Paralyzed from the waist down after being shot saving his buddies in 'Nam, Joe Nace (Dennis Redfield) now owns a small grocery store in the fictional South Point neighborhood in Atlanta (the film was shot in the city's Cabbagetown district, and the market is played by Little's Food Store). The area is overrun with gang activity, with the chief menace being Roy Boy Jagger (Paul Koslo) and his "Rollers." Where most movie gangs are fearsome youths terrifying their elders, Roy Boy and his Rollers all look to be grown-ass men in their 30s and 40s, terrorizing a bunch of people in roughly the same age bracket by shaking them down for protection money and loan sharking. Joe mouths off to Roy Boy one too many times and gets his head bashed in with a meat tenderizer (Joe has one for sale in his store, just randomly hanging on a rack with numerous other unrelated items) while his lone customer--a well-dressed woman who can't possibly live in the area--is stripped naked, fondled, and gutted with a switchblade. Joe's dad Louie (Sid Conrad) decides he's had enough of Roy Boy's reign of middle-aged terror and summons Joe's old Nam buddy Bill "Sarge" Ecker (Christopher Stone) to teach the area residents to fight and help them stand up to the Rollers. Ecker tracks down the rest of their Nam crew--accountant and comic relief Ray (Gerrit Graham), family man Garrett (Lawrence Hilton-Jacobs, aka WELCOME BACK, KOTTER's Freddie "Boom Boom" Washington), and hopeless drunk Woody (Lou Reed lookalike Andy Wood)--to come to South Point and take out the trash.
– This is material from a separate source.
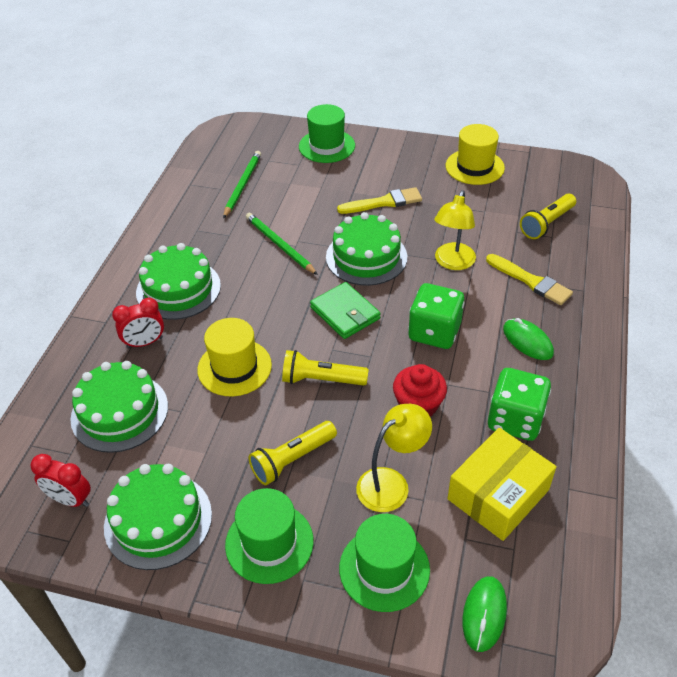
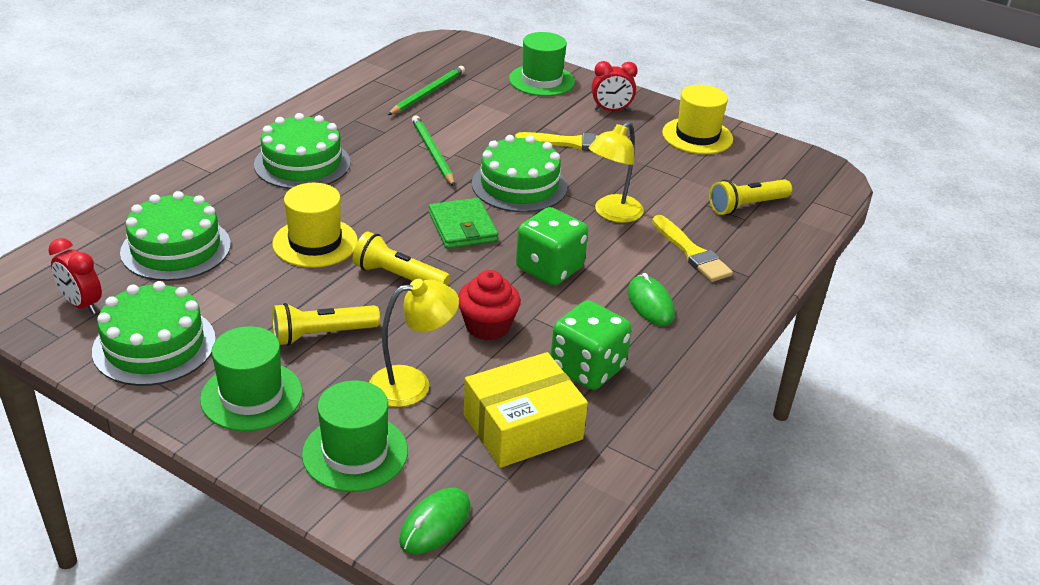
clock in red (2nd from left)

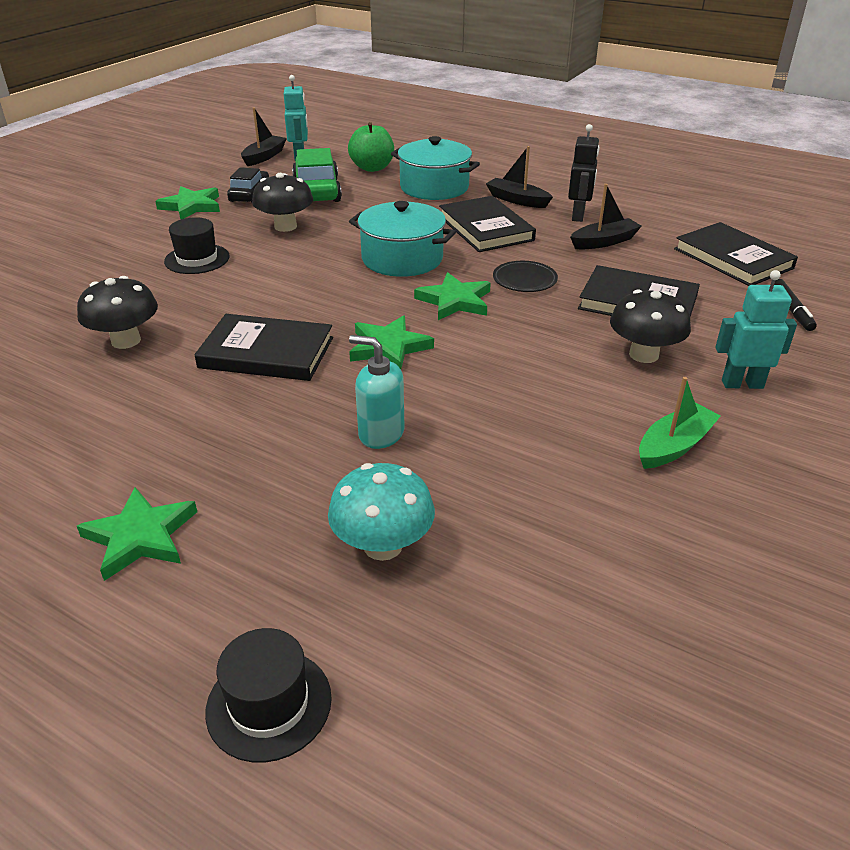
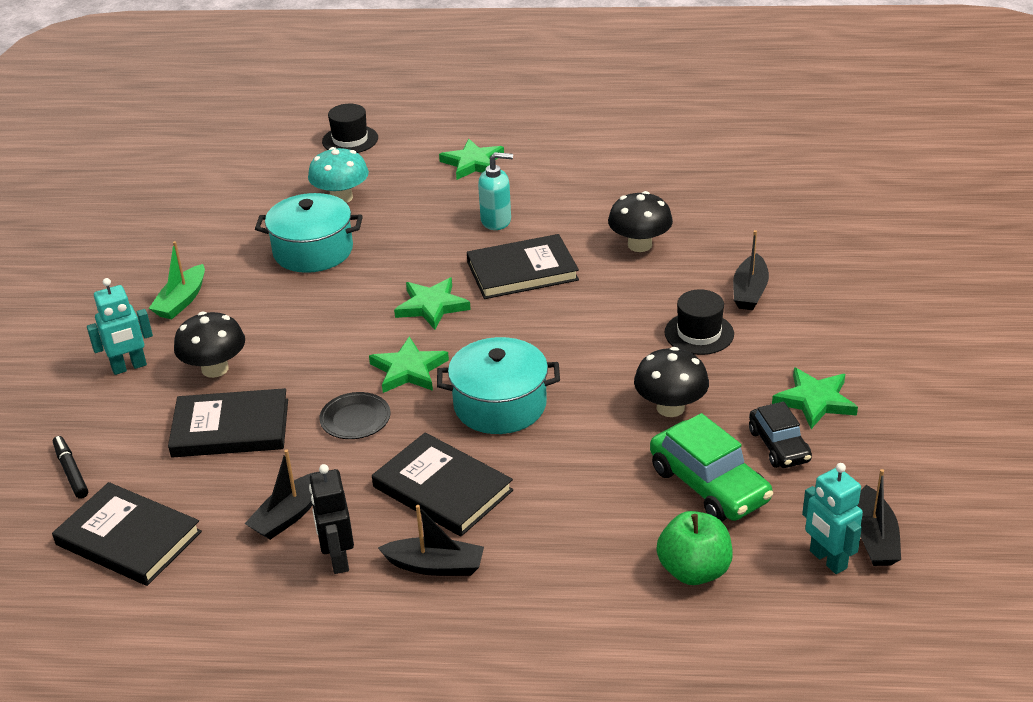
pot in turquoise (1st from left); soap dispenser in turquoise; boat in black (3rd from left)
Christopher Stone (1942-1995)
With a bigger budget and a better director, THE ANNIHILATORS could've been an acceptably entertaining garbage action movie. But it's so inept and cheaply-made that it's really surprising New World actually rolled it out across the country (regionally; it opened in the summer of 1985 but didn't hit my hometown of Toledo, OH until January 1986). The cops--led by Lt. Hawkins (Jim Antonio)--are no help and rank among cinema's most pathetically useless. The training montage lasts all of two minutes before all of the residents are taking charge and kung-fu fighting. And in his own way, Koslo's mulleted Roy Boy is as cartoonish as Gavan O'Herlihy's Fraker in the somewhat similar DEATH WISH 3, which would be out later in the year. But despite the occasional amusement, THE ANNIHILATORS is never as entertaining--even in a bad way--as you want it to be. The title crew is likable enough (except for annoying sad sack Woody), and while he was never a star, Graham (USED CARS) seemed to be doing OK enough with comedic supporting roles in higher-profile projects (THE RATINGS GAME, THE MAN WITH ONE RED SHOE) that a gig like this seems a bit beneath him. If THE ANNIHILATORS deserves credit for anything, it's giving a tough-guy lead to Stone, a TV vet best known for co-starring with his wife Dee Wallace in THE HOWLING and CUJO (they were married from 1980 until his death from a heart attack at just 53 in 1995). Though he stayed busy until the end, Stone never really broke out and became the second-string Tom Selleck that he could've been, so even though it's pretty terrible, THE ANNIHILATORS does get somewhat of a boost from his presence. It would be the last film Sellier directed before his death in 2011 at 67. Following THE ANNIHILATORS, he switched to producing TV-movies and later replicated the Sunn Classic ethos for the post-2000 DTV era with various DA VINCI CODE and SECRET-inspired "documentaries," as well as pandering, faithsploitation drivel like END TIMES: HOW CLOSE ARE WE? and GEORGE W. BUSH: FAITH IN THE WHITE HOUSE.